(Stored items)

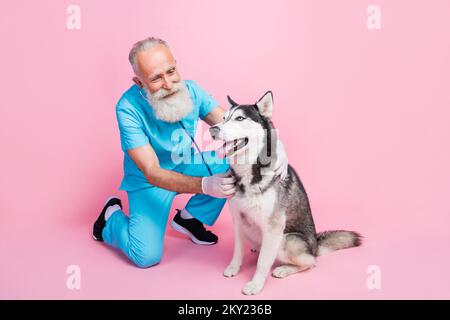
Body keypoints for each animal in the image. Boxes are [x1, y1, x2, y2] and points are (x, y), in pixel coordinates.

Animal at [208, 90, 362, 296]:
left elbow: (263, 263)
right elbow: (238, 250)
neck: (249, 172)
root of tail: (315, 244)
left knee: (310, 262)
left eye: (240, 118)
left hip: (286, 240)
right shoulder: (238, 219)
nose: (213, 130)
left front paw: (256, 284)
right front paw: (233, 267)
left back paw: (284, 269)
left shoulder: (274, 227)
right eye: (224, 118)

◆ WORK ITEM ◆
With the line that contains "left hip: (286, 240)" as your start, reproduce the data above exactly through its last line, and nothing before that start.

◆ OUTPUT FOR THIS EXERCISE ◆
left hip: (286, 240)
right shoulder: (238, 219)
nose: (213, 130)
left front paw: (256, 284)
right front paw: (233, 267)
left back paw: (284, 269)
left shoulder: (274, 227)
right eye: (224, 118)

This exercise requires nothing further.